Ngaire Tai
Alexander (Sandy) Milne and Arlene Bedford
In 2024, the day after Anzac Day, Alexander (Sandy) Milne found a World War I military medal in the parking area at the bottom of Ōhope hill.
Sandy is trying to return the medal to the descendants, and I have been assisting him with genealogical research, and searches of the National Archives and War Graves Commission.
A British War Medal and Victory Medal were awarded to Rifleman Frank Victor Hay (regimental number 13019).
Frank was formerly a coach builder in Gisborne. He was killed in action on June 7, 1917, on the Western Front, aged 21.
He is buried at Messines Ridge British Cemetery (Plot V, Row B, Grave No10, Belgium).
Frank was born to parents Ann Isabella Hay (nee Thom) and William Hay in 1896. They were married in Gore in 1885 and moved to Gisborne soon after.
Frank initially tried to enlist in the army underage, but he persisted and left these shores on May 6, 1916.
We have attempted to track the descendants of the 12 brothers and sisters of Frank’s father, William Hay, to see who may have resided in the Eastern Bay.
The only one found so far with any descendants in the area was William Hay’s older brother, James Hay, born 1856 in Scotland.
He married Elizabeth Shaw in 1881 in Southland, New Zealand.
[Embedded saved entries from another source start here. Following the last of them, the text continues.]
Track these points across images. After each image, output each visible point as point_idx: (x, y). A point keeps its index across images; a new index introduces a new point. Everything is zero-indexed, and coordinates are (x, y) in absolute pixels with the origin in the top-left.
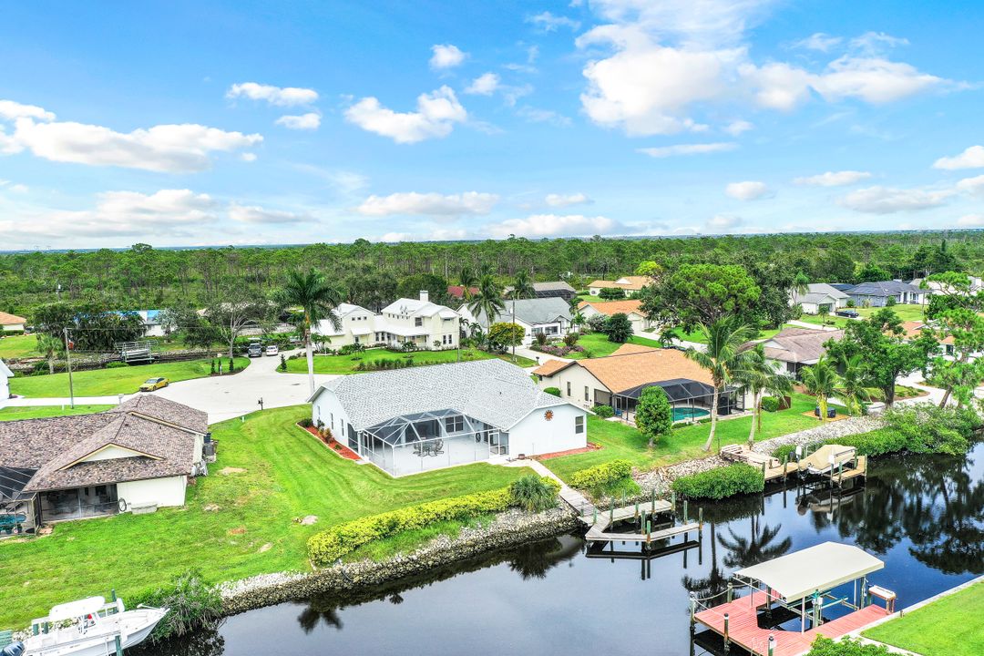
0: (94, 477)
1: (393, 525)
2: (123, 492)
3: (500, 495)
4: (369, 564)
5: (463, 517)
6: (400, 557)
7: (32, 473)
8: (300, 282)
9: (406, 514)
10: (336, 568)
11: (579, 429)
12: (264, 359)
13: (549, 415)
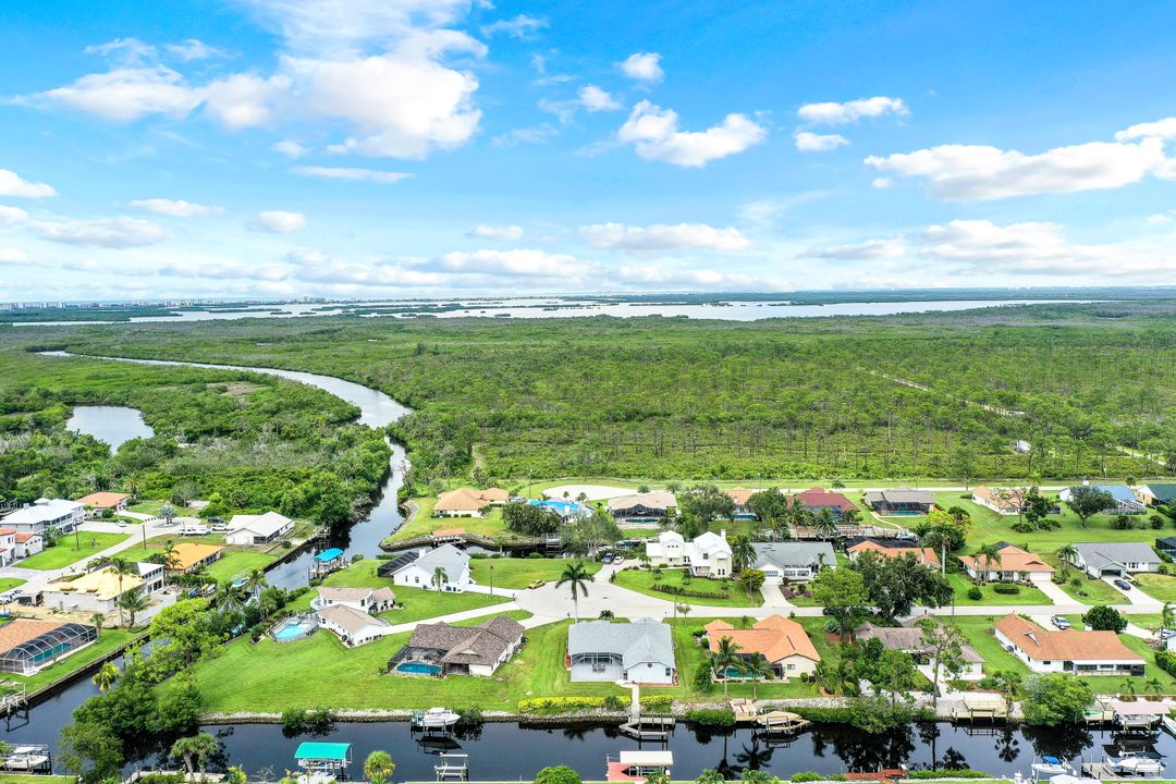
0: (462, 660)
1: (550, 704)
2: (471, 667)
3: (599, 700)
4: (537, 716)
5: (581, 706)
6: (548, 716)
7: (446, 651)
8: (572, 568)
9: (557, 701)
10: (525, 715)
11: (668, 674)
12: (612, 565)
13: (650, 665)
They moved to Gisborne and their daughter, Florence Hay, was born there in 1891. Florence married Frederick Mead in 1915.
Their daughter, Lorna Mead, was born 1922 and she married George William Donnelly. Their son, Roy George Donnelly, was born 1953 in Ōpōtiki. Could this be a connection to the medal?
Roy died in 2012 and is buried at Mangakino Cemetery. He had two sons, George and John, who would have been born in the 1970s.
Does anyone have a contact for George or John Donnelly or the medals owner, so that we can reunite them with a medal that belonged to their great-great-grandfather’s nephew?